A state-owned electric utility provider in the Canadian province of British Columbia is set to halt all new electricity-connection requests from cryptocurrency miners for a period of 18 months.
The British Columbia government made the announcement in a statement on Dec. 21, stating that the pause will allow the government and BC Hydro to develop a permanent framework that can better balance the needs of crypto miners and both its residents and businesses in the region.
Josie Osborne, Minister of Energy, Mines and Low Carbon Innovation, said that the move was made to preserve the clean energy it provides for its residents and businesses that create jobs and are more environmentally friendly:
“Cryptocurrency mining consumes massive amounts of electricity to run and cool banks of high-powered computers 24/7/365, while creating very few jobs in the local economy.”

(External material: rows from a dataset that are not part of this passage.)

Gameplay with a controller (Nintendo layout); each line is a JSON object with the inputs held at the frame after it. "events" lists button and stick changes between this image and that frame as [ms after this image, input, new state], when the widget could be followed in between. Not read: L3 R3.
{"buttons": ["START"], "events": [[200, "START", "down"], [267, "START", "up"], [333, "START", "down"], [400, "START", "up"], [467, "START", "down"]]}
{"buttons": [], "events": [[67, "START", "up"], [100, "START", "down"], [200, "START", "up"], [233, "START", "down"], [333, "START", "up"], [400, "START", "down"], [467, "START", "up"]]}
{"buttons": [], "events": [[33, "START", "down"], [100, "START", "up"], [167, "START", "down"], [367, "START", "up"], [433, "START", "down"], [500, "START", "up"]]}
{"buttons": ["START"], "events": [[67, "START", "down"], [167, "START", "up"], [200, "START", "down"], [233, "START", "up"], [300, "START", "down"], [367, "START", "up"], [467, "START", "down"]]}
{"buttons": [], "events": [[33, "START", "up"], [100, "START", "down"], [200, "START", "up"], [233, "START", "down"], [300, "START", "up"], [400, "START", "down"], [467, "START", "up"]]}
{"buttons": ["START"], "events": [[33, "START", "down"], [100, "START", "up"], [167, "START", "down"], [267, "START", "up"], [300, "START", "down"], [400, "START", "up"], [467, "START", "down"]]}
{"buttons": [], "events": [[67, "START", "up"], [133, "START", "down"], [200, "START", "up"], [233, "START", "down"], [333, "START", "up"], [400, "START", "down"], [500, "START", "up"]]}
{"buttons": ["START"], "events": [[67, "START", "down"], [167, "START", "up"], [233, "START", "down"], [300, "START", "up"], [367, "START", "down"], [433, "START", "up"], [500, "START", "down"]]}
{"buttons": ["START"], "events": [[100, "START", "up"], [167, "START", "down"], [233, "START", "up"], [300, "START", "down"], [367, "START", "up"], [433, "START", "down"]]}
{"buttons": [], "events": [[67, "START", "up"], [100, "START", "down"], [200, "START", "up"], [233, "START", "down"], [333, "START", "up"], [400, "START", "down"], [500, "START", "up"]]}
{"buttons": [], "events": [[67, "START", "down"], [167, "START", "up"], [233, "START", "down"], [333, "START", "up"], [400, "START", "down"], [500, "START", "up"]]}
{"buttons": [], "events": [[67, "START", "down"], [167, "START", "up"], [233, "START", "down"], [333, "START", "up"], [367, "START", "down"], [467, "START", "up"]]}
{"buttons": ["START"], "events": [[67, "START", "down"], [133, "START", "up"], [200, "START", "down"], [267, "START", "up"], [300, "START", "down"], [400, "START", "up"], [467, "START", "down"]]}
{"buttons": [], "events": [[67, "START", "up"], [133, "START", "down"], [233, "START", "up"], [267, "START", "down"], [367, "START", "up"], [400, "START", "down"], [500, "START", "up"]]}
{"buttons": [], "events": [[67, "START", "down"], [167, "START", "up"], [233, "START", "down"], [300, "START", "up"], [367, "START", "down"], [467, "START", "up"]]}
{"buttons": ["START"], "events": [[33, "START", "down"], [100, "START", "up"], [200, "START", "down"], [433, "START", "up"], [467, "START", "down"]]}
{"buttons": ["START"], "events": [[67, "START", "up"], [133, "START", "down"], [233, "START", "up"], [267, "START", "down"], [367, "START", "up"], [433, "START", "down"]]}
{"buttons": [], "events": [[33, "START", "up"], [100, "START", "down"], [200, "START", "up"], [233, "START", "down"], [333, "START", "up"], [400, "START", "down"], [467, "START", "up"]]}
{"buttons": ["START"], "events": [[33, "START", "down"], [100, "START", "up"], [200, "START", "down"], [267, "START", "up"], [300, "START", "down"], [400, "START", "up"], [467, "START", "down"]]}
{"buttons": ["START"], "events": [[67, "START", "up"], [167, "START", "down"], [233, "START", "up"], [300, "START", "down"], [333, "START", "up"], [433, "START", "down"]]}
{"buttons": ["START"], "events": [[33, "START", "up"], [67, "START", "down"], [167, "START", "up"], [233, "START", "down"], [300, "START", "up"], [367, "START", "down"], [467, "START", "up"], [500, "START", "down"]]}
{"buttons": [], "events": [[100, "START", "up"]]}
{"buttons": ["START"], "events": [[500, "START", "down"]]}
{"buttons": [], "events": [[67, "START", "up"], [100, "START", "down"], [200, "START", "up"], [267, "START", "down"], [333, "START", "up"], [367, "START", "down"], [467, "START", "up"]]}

At the moment, BC Hydro provides service to seven crypto-mining operations. Six more are in the advanced stages of connection to the system, totaling 273 megawatts — these are not expected to be impacted.
However, new cryptocurrency mining projects will not be able to initiate the process of connection with BC Hydro, and projects at the early stages of the connection process will also be halted, it said, adding that there are 21 cryptocurrency mining projects that are currently requesting a total of 1,403 megawatts of electricity.
The Ministry noted that this is equivalent to the energy needed to power approximately 570,000 homes or 2.1 million electric vehicles per year in the province.
Related: BTC energy use jumps 41% in 12 months, increasing regulatory risk
The British Columbia hydro and power authority released a report in Dec. 2022 titled “Crypto conundrum,” where it warned that an “unprecedented level” of requests for cryptocurrency mining operations could potentially strain the available energy supply and lead to higher electricity rates for residents of B.C. It noted:
“BC Hydro’s available energy could be challenged by cryptocurrency mining operations, which could mean less energy for greener pursuits such as electrification or hydrogen production, and higher electricity rates for British Columbians.”
Statista reported that in early 2022, Bitcoin’s annualized electricity consumption reached a record high, estimated to be higher than Finland’s total power consumption, at an estimated “204.5 TWh per year.”
New York recently imposed a moratorium on proof-of-work (PoW) mining, becoming the first United States state to do so, prohibiting any new mining operations that aren’t based on 100% renewable energy.